Пропорция

Пропорция.

«Старайся сразу провести в солнечное сплетение. Это вот тут», - таков был первый совет «на жизнь», полученный от отца. «Всегда и во всём ищи и соблюдай пропорцию», - был второй, и на его осознание у меня ушло не в пример больше времени.

Я помню, что наш разговор происходил в моей детской. Под лучом настольной лампы я делал последнее в уходящем году домашнее задание, а по лицу отца, сидевшего на кровати, гуляли зелёно-рыжие вспышки новогодней гирлянды. На всю оставшуюся жизнь я запомнил его именно таким: улыбающимся из сумерек, дающим какие-то два странных совета, глядя на моё отражение в тёмном стекле. В щелях старого дома подвывал ледяной ветер, и холодный декабрь сыпал пышные хлопья на наш сутулый, трёхэтажный домик.

На следующий день я случайно подсмотрел, как отец целует за гаражом незнакомую женщину. Несколько часов я пребывал в недоумении, как же относиться к увиденному. Мне было всего восемь, но привкус папиного преступления невольно щипал глаза и губы, вкрадчиво шептал, что поступок этот нехороший. Я терзался невыносимо долгие три часа, пока не пришла бабушка. Я догадался, что о виденном не следует говорить матери, а вот бабушка в те годы виделась человеком совершенно особым, связанным с семьёй и мною в частности узами не просто родственными, но скорее духовными, будто продолжающими в каждом из нас лучи света её доброты, терпения и всепрощающего понимания.

Впрочем, бабушка оказалась «всего лишь» бабушкой – мамой моей матери, - и поспешила доложить последней о моём рассказе. Развод был стремителен и шумен. С тех пор я возненавидел Новый Год и вообще зиму за то, как холод и снег усиливают боль, заставляют острее ощутить горечь утраты, падение солоноватых капель на плачущее сердце.
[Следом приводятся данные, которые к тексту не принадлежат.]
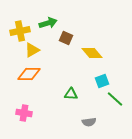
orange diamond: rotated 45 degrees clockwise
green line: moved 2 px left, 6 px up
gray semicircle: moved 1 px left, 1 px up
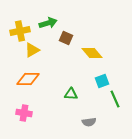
orange diamond: moved 1 px left, 5 px down
green line: rotated 24 degrees clockwise
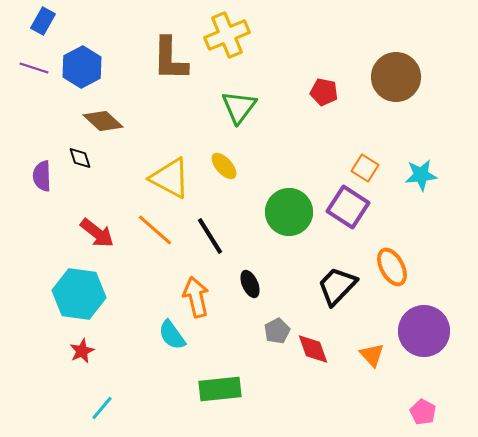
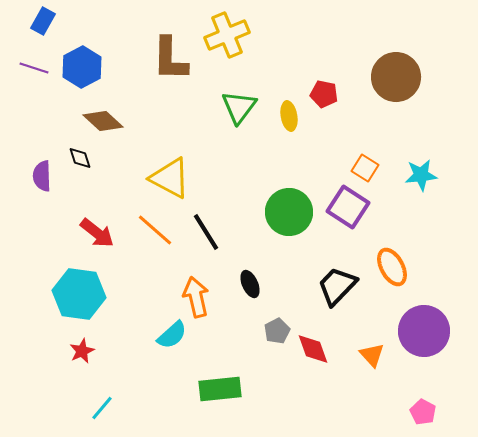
red pentagon: moved 2 px down
yellow ellipse: moved 65 px right, 50 px up; rotated 32 degrees clockwise
black line: moved 4 px left, 4 px up
cyan semicircle: rotated 96 degrees counterclockwise
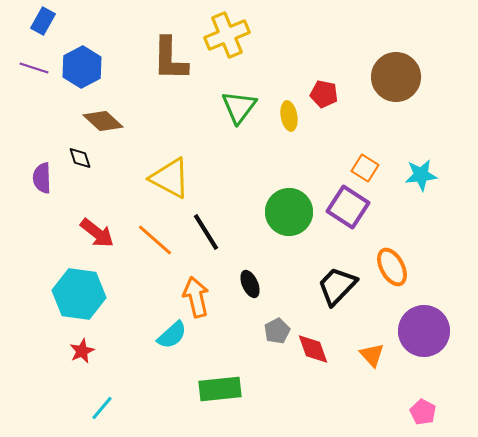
purple semicircle: moved 2 px down
orange line: moved 10 px down
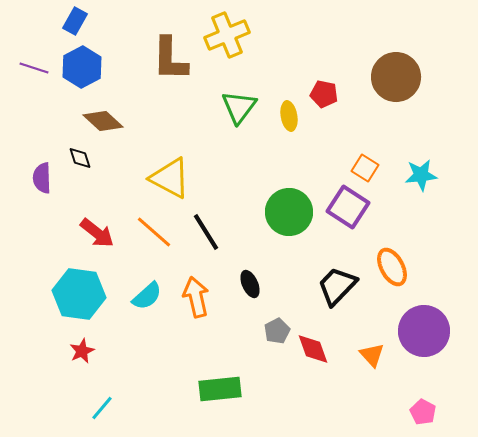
blue rectangle: moved 32 px right
orange line: moved 1 px left, 8 px up
cyan semicircle: moved 25 px left, 39 px up
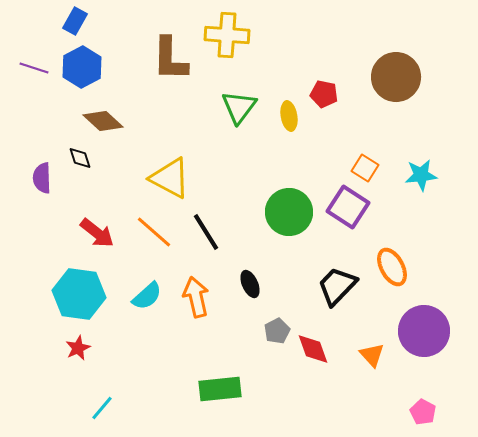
yellow cross: rotated 27 degrees clockwise
red star: moved 4 px left, 3 px up
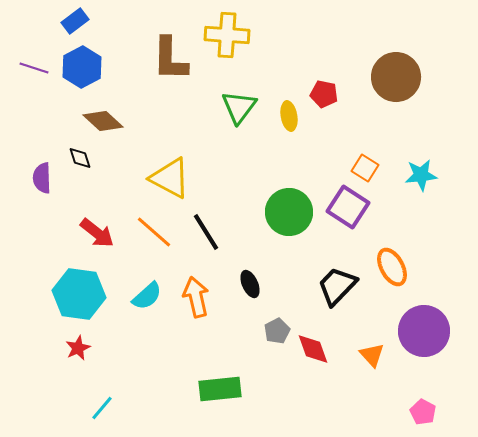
blue rectangle: rotated 24 degrees clockwise
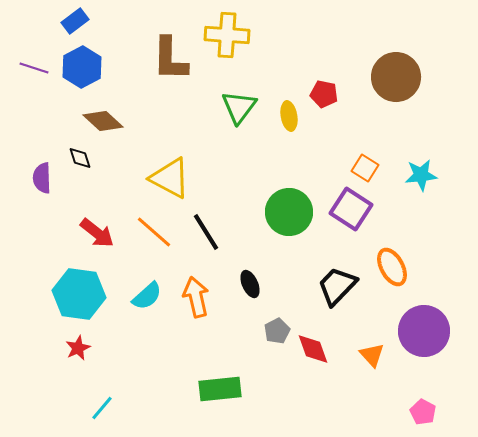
purple square: moved 3 px right, 2 px down
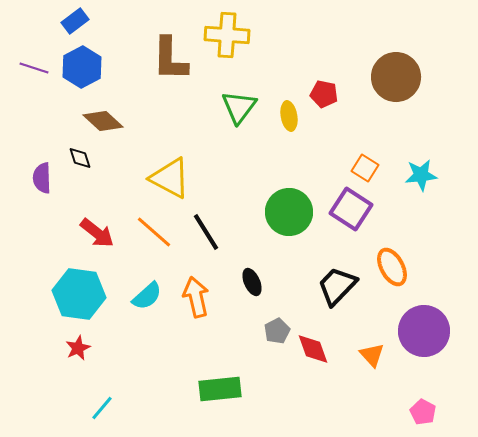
black ellipse: moved 2 px right, 2 px up
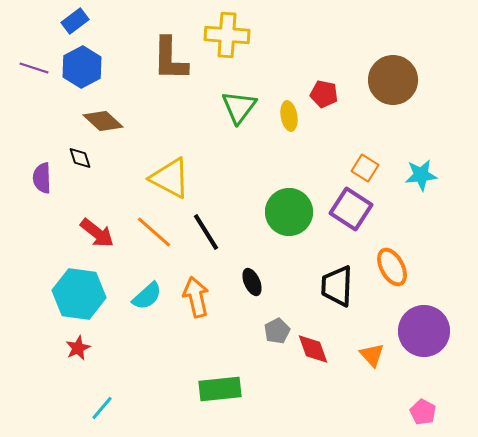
brown circle: moved 3 px left, 3 px down
black trapezoid: rotated 42 degrees counterclockwise
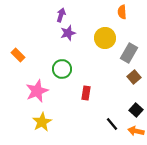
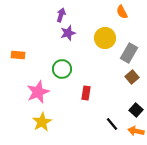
orange semicircle: rotated 24 degrees counterclockwise
orange rectangle: rotated 40 degrees counterclockwise
brown square: moved 2 px left
pink star: moved 1 px right, 1 px down
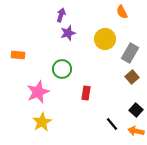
yellow circle: moved 1 px down
gray rectangle: moved 1 px right
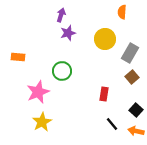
orange semicircle: rotated 32 degrees clockwise
orange rectangle: moved 2 px down
green circle: moved 2 px down
red rectangle: moved 18 px right, 1 px down
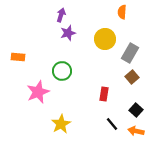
yellow star: moved 19 px right, 2 px down
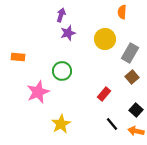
red rectangle: rotated 32 degrees clockwise
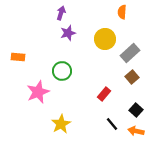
purple arrow: moved 2 px up
gray rectangle: rotated 18 degrees clockwise
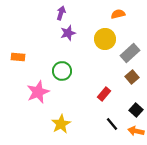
orange semicircle: moved 4 px left, 2 px down; rotated 72 degrees clockwise
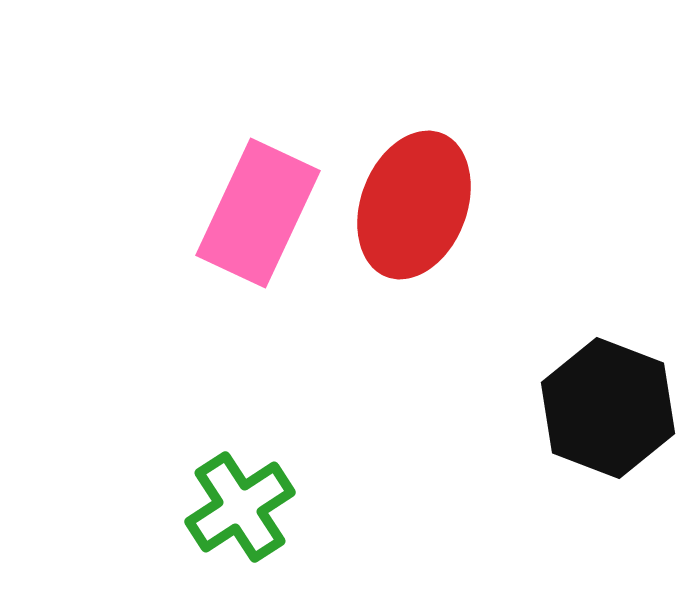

Весь январь, февраль, а затем целиком весну и лето я провёл в ожидании. Я сидел в углу двора и терпеливо ждал, что папа вернётся и скажет, что я не виноват, что мои слова не разрушали нашу семью. Однако дни сменялись ночами, а он так и не приходил. И только осенние дожди сумели немного притушить свербящее чувство обостренной детской вины.

Даже когда я перестал так остро переживать её, боль никуда не ушла. У меня не было друзей, и мать относилась к факту моего существования еще равнодушнее, чем до развода, но страдал я не от этого. Нечто пока еще не выраженное, не понятое теребило моё сердце и преисполняло меня странной, кипучей активностью. Я мог бегать дольше всех в классе, без колебаний шёл на драки со старшеклассниками, тайком не спал по ночам – но к силе и к выносливости это не имело никакого отношения. Просто-напросто боль искала выход и какого-нибудь оправдания. Порождаемый ею острый, неутомимый зуд не давал покоя рукам: я всё время что-то мастерил, клеил, собирал и строил.
В то время, как все вокруг скорее находили моё поведение более чем нормальным и заслуживающим поощрения, одной лишь бабушке я еще оставался небезразличен, и усталыми глазами она внимательно наблюдала за мной и часто вздыхала:
-Что же ты всё маешься, Сашенька?..

Я не знал ответа ровно до двадцатого ноября – своего девятого дня рождения. Это сверкнуло в семь вечера. Оно подмигнуло мне девятью рыжими зрачками, и только теперь я внезапно понял, чего так мучительно искал весь ломкий, переполненный пустыми переживаниями год. Оно явилось мне, беззаботное и легкое, весело отражающееся в поверхности желе на пышном торте, питающееся плотью девяти пёстрых, праздничных свечей.
-Задувай! – пищал пятилетний племянник мне в ухо, а я не мог пошевелиться, взирал с восхищением на огонь и немного дрожал.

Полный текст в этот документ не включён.